**WHAT THIS TASK INVOLVES:** Among the entries that follow, find every line with the word "input" and list it.

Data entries
┄┄┄┄┄┄┄┄┄┄┄┄┄┄┄┄┄┄┄┄

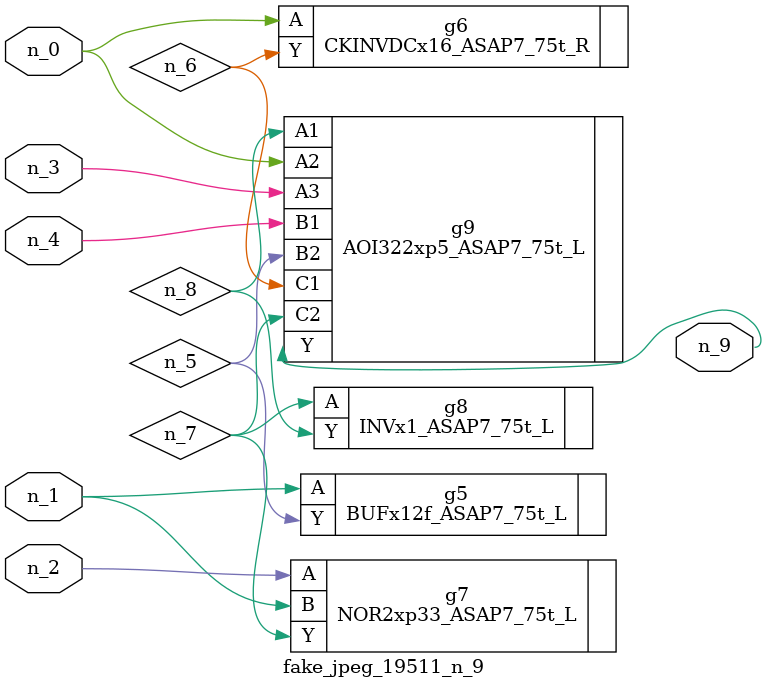
<source format=v>
module fake_jpeg_19511_n_9 (n_3, n_2, n_1, n_0, n_4, n_9);

input n_3;
input n_2;
input n_1;
input n_0;
input n_4;

output n_9;

wire n_8;
wire n_6;
wire n_5;
wire n_7;

BUFx12f_ASAP7_75t_L g5 ( 
.A(n_1),
.Y(n_5)
);

CKINVDCx16_ASAP7_75t_R g6 ( 
.A(n_0),
.Y(n_6)
);

NOR2xp33_ASAP7_75t_L g7 ( 
.A(n_2),
.B(n_1),
.Y(n_7)
);

INVx1_ASAP7_75t_L g8 ( 
.A(n_7),
.Y(n_8)
);

AOI322xp5_ASAP7_75t_L g9 ( 
.A1(n_8),
.A2(n_0),
.A3(n_3),
.B1(n_4),
.B2(n_5),
.C1(n_6),
.C2(n_7),
.Y(n_9)
);


endmodule
</source>
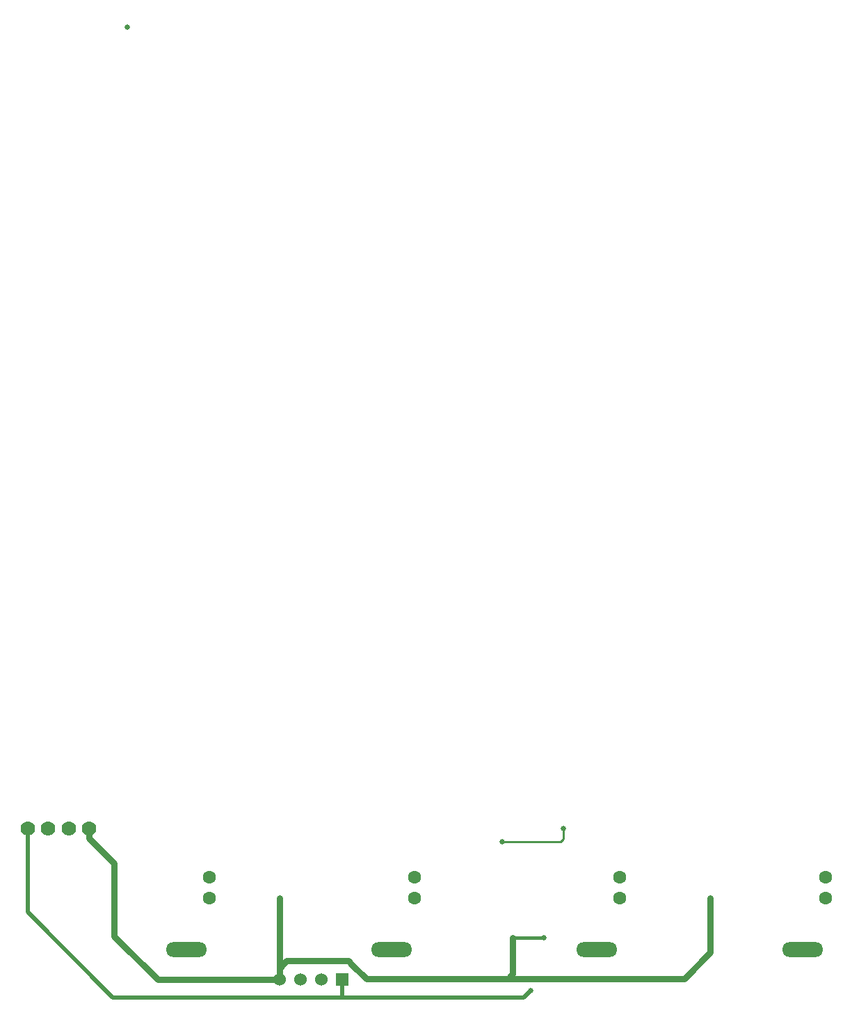
<source format=gtl>
%FSLAX25Y25*%
%MOIN*%
G70*
G01*
G75*
G04 Layer_Physical_Order=1*
G04 Layer_Color=255*
%ADD10C,0.02000*%
%ADD11C,0.03000*%
%ADD12C,0.01000*%
%ADD13C,0.01500*%
%ADD14C,0.06000*%
%ADD15R,0.06000X0.06000*%
%ADD16O,0.19685X0.07087*%
%ADD17C,0.07000*%
%ADD18C,0.06300*%
%ADD19C,0.02500*%
D10*
X19248Y44405D02*
X60165Y3488D01*
X256886D01*
X170000Y3764D02*
Y11988D01*
X256886Y3488D02*
X260276Y6878D01*
X19248Y44405D02*
Y84378D01*
D11*
X81665Y11988D02*
X140000D01*
X60776Y32878D02*
X81665Y11988D01*
X140000D02*
Y50988D01*
Y17488D02*
X143500Y20988D01*
X251776Y14878D02*
Y32213D01*
X250276Y13378D02*
X251776Y14878D01*
X181610Y12378D02*
X333890D01*
X346500Y24988D01*
X143500Y20988D02*
X173000D01*
X346500Y24988D02*
Y51102D01*
X174759Y19229D02*
X181610Y12378D01*
X173000Y20988D02*
X174759Y19229D01*
X48776Y79724D02*
X60776Y67724D01*
X48776Y79724D02*
Y84378D01*
X60776Y32878D02*
Y67724D01*
D12*
X246776Y78102D02*
X274575D01*
X276075Y79602D01*
Y84602D01*
D13*
X251776Y32213D02*
X266776D01*
D14*
X160000Y11988D02*
D03*
X150000D02*
D03*
X140000D02*
D03*
D15*
X170000D02*
D03*
D16*
X390551Y26378D02*
D03*
X193701D02*
D03*
X95276D02*
D03*
X292126D02*
D03*
D17*
X19248Y84378D02*
D03*
X29091D02*
D03*
X38933D02*
D03*
X48776D02*
D03*
D18*
X401575Y61102D02*
D03*
Y51102D02*
D03*
X303150D02*
D03*
Y61102D02*
D03*
X204724D02*
D03*
Y51102D02*
D03*
X106299D02*
D03*
Y61102D02*
D03*
D19*
X260276Y6878D02*
D03*
X346500Y51102D02*
D03*
X140000Y50988D02*
D03*
X266776Y32213D02*
D03*
X251776D02*
D03*
X66929Y468504D02*
D03*
X246776Y78102D02*
D03*
X276075Y84602D02*
D03*
M02*

</source>
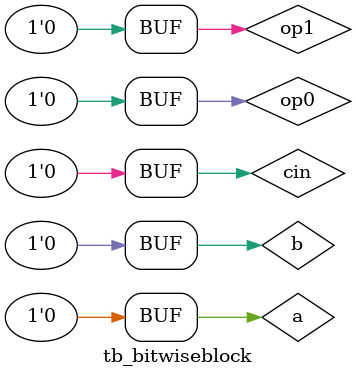
<source format=v>
`timescale 1ns/1ps

module tb_bitwiseblock();
    reg op1, op0, a, b, cin;
    wire q, cout;

    bitwiseblock test(
        .a(a),
        .b(b),
        .cin(cin),
        .op1(op1),
        .op0(op0),
        .q(q),
        .cout(cout)
    );

    initial begin
        {op1, op0, a, b, cin} = 0;
        repeat(32) begin
            #100;
            {op1, op0, a, b, cin} = {op1, op0, a, b, cin} + 1;
        end
    end
endmodule
</source>
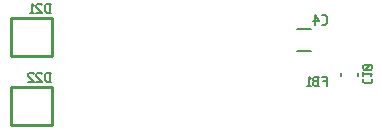
<source format=gbr>
G04 start of page 12 for group -4078 idx -4078 *
G04 Title: MMDVM_pog, bottomsilk *
G04 Creator: pcb v4.0.0-ga246c150 *
G04 CreationDate: Wed Apr 26 20:29:48 2017 UTC *
G04 For: wojtek *
G04 Format: Gerber/RS-274X *
G04 PCB-Dimensions (mm): 66.29 58.42 *
G04 PCB-Coordinate-Origin: lower left *
%MOMM*%
%FSLAX43Y43*%
%LNBOTTOMSILK*%
%ADD120C,0.150*%
%ADD119C,0.254*%
%ADD118C,0.203*%
G54D118*X42176Y28073D02*Y27873D01*
X40776Y28073D02*Y27873D01*
G54D119*X12799Y29497D02*X16330D01*
X12799Y32748D02*Y29497D01*
Y32748D02*X16330D01*
Y29497D01*
X12799Y23655D02*X16330D01*
X12799Y26906D02*Y23655D01*
Y26906D02*X16330D01*
Y23655D01*
G54D118*X37066Y31844D02*X38266D01*
X37066Y29944D02*X38266D01*
G54D120*X16105Y33167D02*Y33950D01*
X15851D02*X15714Y33813D01*
Y33304D02*Y33813D01*
X15851Y33167D02*X15714Y33304D01*
X15851Y33167D02*X16203D01*
X15851Y33950D02*X16203D01*
X15479Y33852D02*X15382Y33950D01*
X15088D02*X15382D01*
X15088D02*X14990Y33852D01*
Y33656D02*Y33852D01*
X15479Y33167D02*X14990Y33656D01*
Y33167D02*X15479D01*
X14756Y33793D02*X14599Y33950D01*
Y33167D02*Y33950D01*
X14462Y33167D02*X14756D01*
X39175Y32189D02*X39432D01*
X39571Y32328D02*X39432Y32189D01*
X39571Y32328D02*Y32843D01*
X39432Y32982D01*
X39175D02*X39432D01*
X38937Y32487D02*X38541Y32982D01*
X38442Y32487D02*X38937D01*
X38541Y32189D02*Y32982D01*
X39571Y26982D02*Y27775D01*
X39175D02*X39571D01*
X39274Y27418D02*X39571D01*
X38541Y26982D02*X38937D01*
X38541D02*X38442Y27081D01*
Y27319D01*
X38541Y27418D02*X38442Y27319D01*
X38541Y27418D02*X38838D01*
Y26982D02*Y27775D01*
X38541D02*X38937D01*
X38541D02*X38442Y27676D01*
Y27517D02*Y27676D01*
X38541Y27418D02*X38442Y27517D01*
X38204Y27616D02*X38045Y27775D01*
Y26982D02*Y27775D01*
X37907Y26982D02*X38204D01*
X42644Y27350D02*Y27607D01*
X42783Y27211D02*X42644Y27350D01*
X42783Y27211D02*X43298D01*
X43437Y27350D01*
Y27607D01*
X43278Y27845D02*X43437Y28003D01*
X42644D02*X43437D01*
X42644Y27845D02*Y28142D01*
X42743Y28380D02*X42644Y28479D01*
X42743Y28380D02*X43338D01*
X43437Y28479D01*
Y28677D01*
X43338Y28776D01*
X42743D02*X43338D01*
X42644Y28677D02*X42743Y28776D01*
X42644Y28479D02*Y28677D01*
X42843Y28380D02*X43239Y28776D01*
X16105Y27325D02*Y28108D01*
X15851D02*X15714Y27971D01*
Y27462D02*Y27971D01*
X15851Y27325D02*X15714Y27462D01*
X15851Y27325D02*X16203D01*
X15851Y28108D02*X16203D01*
X15479Y28010D02*X15382Y28108D01*
X15088D02*X15382D01*
X15088D02*X14990Y28010D01*
Y27814D02*Y28010D01*
X15479Y27325D02*X14990Y27814D01*
Y27325D02*X15479D01*
X14756Y28010D02*X14658Y28108D01*
X14365D02*X14658D01*
X14365D02*X14267Y28010D01*
Y27814D02*Y28010D01*
X14756Y27325D02*X14267Y27814D01*
Y27325D02*X14756D01*
M02*

</source>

┄┄┄┄┄┄┄┄┄┄┄┄┄┄┄┄┄┄┄┄

**ANSWER BOX:**
input n_3;
input n_2;
input n_1;
input n_0;
input n_4;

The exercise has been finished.